◆ Task prompt
Retype the data exactly, so that every line matches the original.

== Exercise data ==

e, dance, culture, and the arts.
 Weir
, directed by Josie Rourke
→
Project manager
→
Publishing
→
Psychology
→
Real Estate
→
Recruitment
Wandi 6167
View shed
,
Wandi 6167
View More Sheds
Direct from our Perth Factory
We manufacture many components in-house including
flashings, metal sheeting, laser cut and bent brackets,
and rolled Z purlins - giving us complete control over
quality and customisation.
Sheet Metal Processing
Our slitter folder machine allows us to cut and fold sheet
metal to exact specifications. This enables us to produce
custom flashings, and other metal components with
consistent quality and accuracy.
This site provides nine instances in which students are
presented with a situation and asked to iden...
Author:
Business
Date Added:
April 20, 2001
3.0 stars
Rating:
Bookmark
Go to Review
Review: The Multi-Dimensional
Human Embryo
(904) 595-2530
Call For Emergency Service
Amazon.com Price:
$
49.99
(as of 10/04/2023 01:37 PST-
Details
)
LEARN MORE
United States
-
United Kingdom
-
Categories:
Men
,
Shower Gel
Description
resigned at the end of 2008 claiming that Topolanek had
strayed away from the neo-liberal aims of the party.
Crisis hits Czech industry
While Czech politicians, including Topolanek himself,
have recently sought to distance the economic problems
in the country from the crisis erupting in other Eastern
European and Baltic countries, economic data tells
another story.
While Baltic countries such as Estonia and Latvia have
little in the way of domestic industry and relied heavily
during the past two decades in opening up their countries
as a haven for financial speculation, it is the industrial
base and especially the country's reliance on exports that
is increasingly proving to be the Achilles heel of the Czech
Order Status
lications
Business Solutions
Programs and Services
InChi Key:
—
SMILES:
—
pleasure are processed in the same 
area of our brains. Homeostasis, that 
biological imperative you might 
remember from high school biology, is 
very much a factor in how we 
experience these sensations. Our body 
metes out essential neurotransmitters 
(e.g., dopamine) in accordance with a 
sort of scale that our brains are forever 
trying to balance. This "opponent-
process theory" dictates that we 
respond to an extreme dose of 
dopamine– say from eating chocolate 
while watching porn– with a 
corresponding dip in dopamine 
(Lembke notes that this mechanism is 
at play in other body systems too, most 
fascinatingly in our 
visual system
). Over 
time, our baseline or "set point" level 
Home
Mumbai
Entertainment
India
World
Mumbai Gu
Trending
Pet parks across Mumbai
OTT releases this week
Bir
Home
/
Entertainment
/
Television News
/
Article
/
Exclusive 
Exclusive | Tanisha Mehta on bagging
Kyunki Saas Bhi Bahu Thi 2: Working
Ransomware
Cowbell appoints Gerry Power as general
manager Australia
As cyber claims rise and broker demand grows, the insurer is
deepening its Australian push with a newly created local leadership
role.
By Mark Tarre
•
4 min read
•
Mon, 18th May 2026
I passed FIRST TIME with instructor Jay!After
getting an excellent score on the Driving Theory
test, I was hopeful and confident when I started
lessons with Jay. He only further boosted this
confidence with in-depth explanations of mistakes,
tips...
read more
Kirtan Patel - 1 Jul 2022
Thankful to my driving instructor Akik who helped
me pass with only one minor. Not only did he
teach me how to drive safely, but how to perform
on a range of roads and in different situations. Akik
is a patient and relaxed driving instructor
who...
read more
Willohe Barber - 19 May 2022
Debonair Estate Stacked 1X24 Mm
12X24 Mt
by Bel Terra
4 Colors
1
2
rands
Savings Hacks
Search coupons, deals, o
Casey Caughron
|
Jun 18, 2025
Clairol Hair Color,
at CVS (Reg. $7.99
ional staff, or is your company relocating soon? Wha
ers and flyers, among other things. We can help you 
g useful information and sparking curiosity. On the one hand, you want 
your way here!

===

◆ Worked solution
e, dance, culture, and the arts.
 Weir
, directed by Josie Rourke
→
Project manager
→
Publishing
→
Psychology
→
Real Estate
→
Recruitment
Wandi 6167
View shed
,
Wandi 6167
View More Sheds
Direct from our Perth Factory
We manufacture many components in-house including
flashings, metal sheeting, laser cut and bent brackets,
and rolled Z purlins - giving us complete control over
quality and customisation.
Sheet Metal Processing
Our slitter folder machine allows us to cut and fold sheet
metal to exact specifications. This enables us to produce
custom flashings, and other metal components with
consistent quality and accuracy.
This site provides nine instances in which students are
presented with a situation and asked to iden...
Author:
Business
Date Added:
April 20, 2001
3.0 stars
Rating:
Bookmark
Go to Review
Review: The Multi-Dimensional
Human Embryo
(904) 595-2530
Call For Emergency Service
Amazon.com Price:
$
49.99
(as of 10/04/2023 01:37 PST-
Details
)
LEARN MORE
United States
-
United Kingdom
-
Categories:
Men
,
Shower Gel
Description
resigned at the end of 2008 claiming that Topolanek had
strayed away from the neo-liberal aims of the party.
Crisis hits Czech industry
While Czech politicians, including Topolanek himself,
have recently sought to distance the economic problems
in the country from the crisis erupting in other Eastern
European and Baltic countries, economic data tells
another story.
While Baltic countries such as Estonia and Latvia have
little in the way of domestic industry and relied heavily
during the past two decades in opening up their countries
as a haven for financial speculation, it is the industrial
base and especially the country's reliance on exports that
is increasingly proving to be the Achilles heel of the Czech
Order Status
lications
Business Solutions
Programs and Services
InChi Key:
—
SMILES:
—
pleasure are processed in the same 
area of our brains. Homeostasis, that 
biological imperative you might 
remember from high school biology, is 
very much a factor in how we 
experience these sensations. Our body 
metes out essential neurotransmitters 
(e.g., dopamine) in accordance with a 
sort of scale that our brains are forever 
trying to balance. This "opponent-
process theory" dictates that we 
respond to an extreme dose of 
dopamine– say from eating chocolate 
while watching porn– with a 
corresponding dip in dopamine 
(Lembke notes that this mechanism is 
at play in other body systems too, most 
fascinatingly in our 
visual system
). Over 
time, our baseline or "set point" level 
Home
Mumbai
Entertainment
India
World
Mumbai Gu
Trending
Pet parks across Mumbai
OTT releases this week
Bir
Home
/
Entertainment
/
Television News
/
Article
/
Exclusive 
Exclusive | Tanisha Mehta on bagging
Kyunki Saas Bhi Bahu Thi 2: Working
Ransomware
Cowbell appoints Gerry Power as general
manager Australia
As cyber claims rise and broker demand grows, the insurer is
deepening its Australian push with a newly created local leadership
role.
By Mark Tarre
•
4 min read
•
Mon, 18th May 2026
I passed FIRST TIME with instructor Jay!After
getting an excellent score on the Driving Theory
test, I was hopeful and confident when I started
lessons with Jay. He only further boosted this
confidence with in-depth explanations of mistakes,
tips...
read more
Kirtan Patel - 1 Jul 2022
Thankful to my driving instructor Akik who helped
me pass with only one minor. Not only did he
teach me how to drive safely, but how to perform
on a range of roads and in different situations. Akik
is a patient and relaxed driving instructor
who...
read more
Willohe Barber - 19 May 2022
Debonair Estate Stacked 1X24 Mm
12X24 Mt
by Bel Terra
4 Colors
1
2
rands
Savings Hacks
Search coupons, deals, o
Casey Caughron
|
Jun 18, 2025
Clairol Hair Color,
at CVS (Reg. $7.99
ional staff, or is your company relocating soon? Wha
ers and flyers, among other things. We can help you 
g useful information and sparking curiosity. On the one hand, you want 
your way here!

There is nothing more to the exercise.